Fofão não acabou com a ciranda financeira, nem interrompeu o “overnight”. Não sacudiu os fiscais do presidente José Sarney, que lacravam supermercados, julgando-se o máximo da cidadania. Tampouco acusou o fato de os açougues esconderem carne para venderem no câmbio negro. Mas nesta surrealidade, nesta euforia histérica, havia uma única verdade: lá estava ele, o nosso ogro. O ogro bom.

De macacão, camisa listrada.
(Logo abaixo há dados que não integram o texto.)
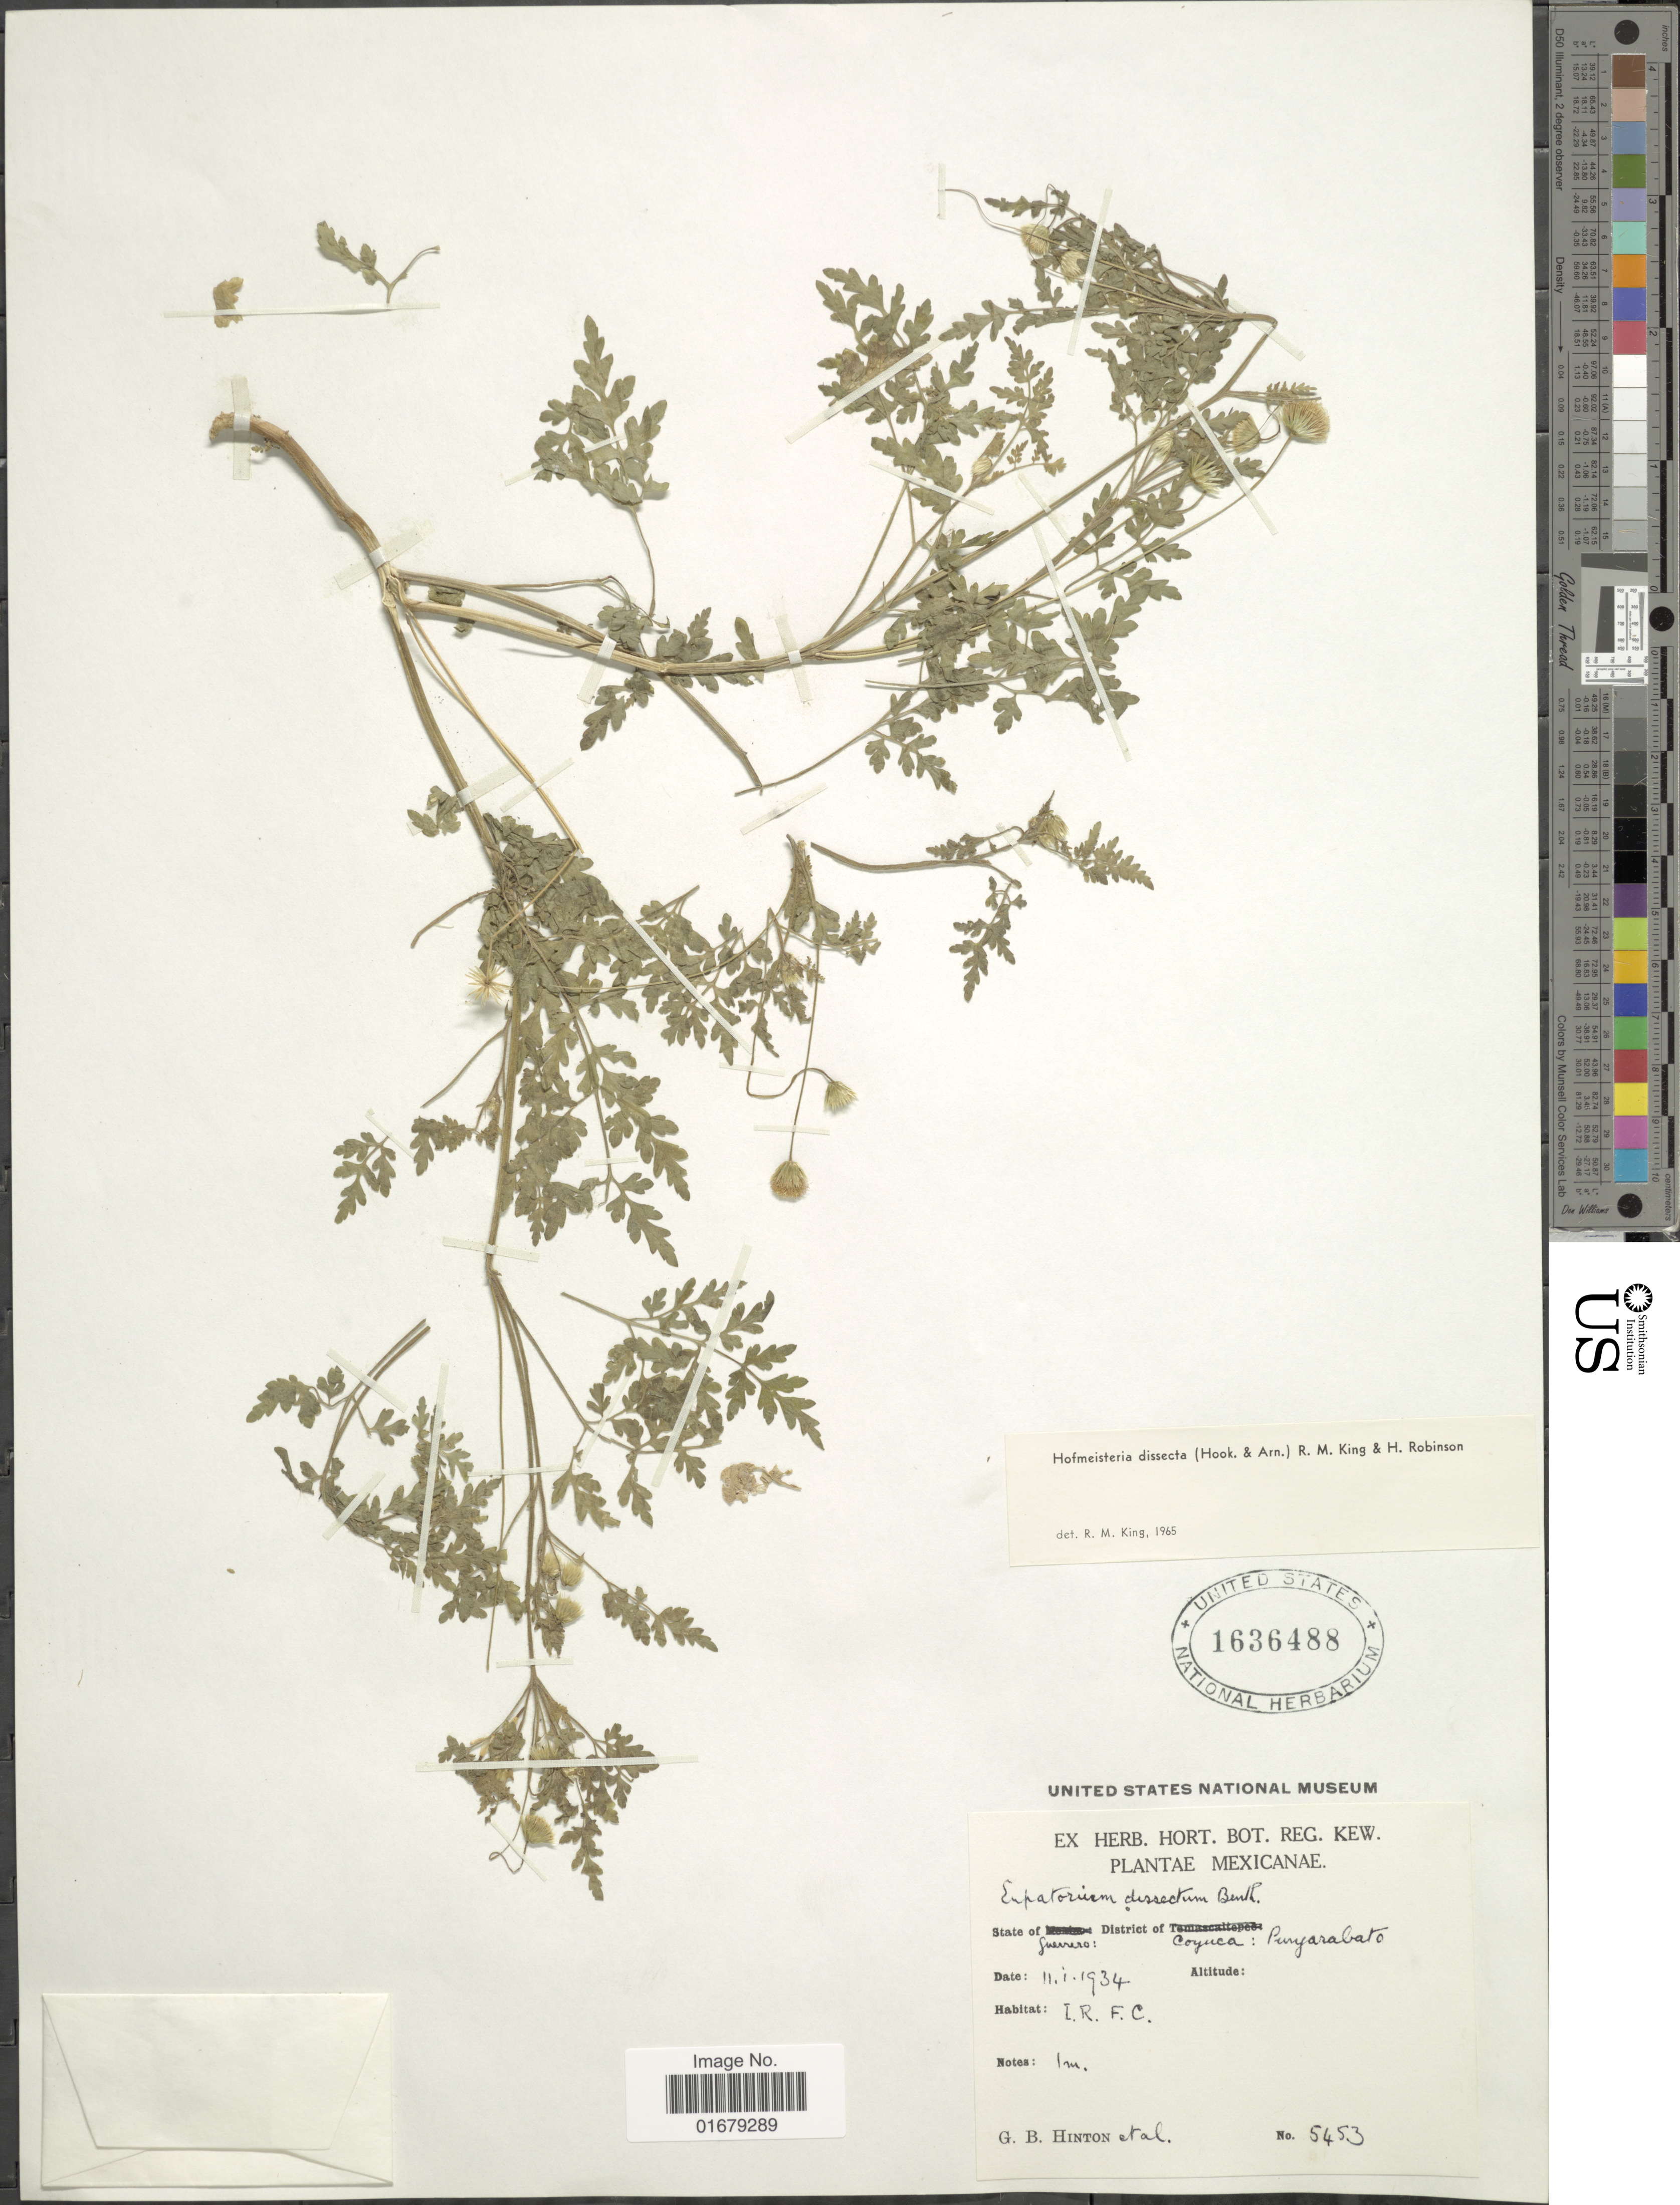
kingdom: Plantae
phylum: Tracheophyta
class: Magnoliopsida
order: Asterales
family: Asteraceae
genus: Hofmeisteria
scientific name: Hofmeisteria dissecta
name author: (Hook.) R.M. King & H. Rob.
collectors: G. B. Hinton & et al.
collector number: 5453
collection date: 1934-01-11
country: Mexico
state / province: Guerrero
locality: State of Guerrero, District of Coyuca Pungarabato.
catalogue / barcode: US 1636488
Fofão balançava os cabelos em desalinho, que culminavam em um risco no topo da cabeça e dividia a carapinha ao meio. Anjo decaído da Fofolândia, ele havia abandonado o planeta de origem durante um almoço que a mãe lhe preparava. Percebam: Fofão é uma criança. Mais alta e de aspecto esquisito. Porém, criança.

Como o tempo dos fofos é diferente dos tempos dos humanos, passou muitas luas conosco, seus amigos da Terra. Acordávamos cedo, corríamos ao televisor e sapecávamos o botão de “liga/desliga”, rodando o seletor à procura do canal. Absoluta inexistência de controle remoto.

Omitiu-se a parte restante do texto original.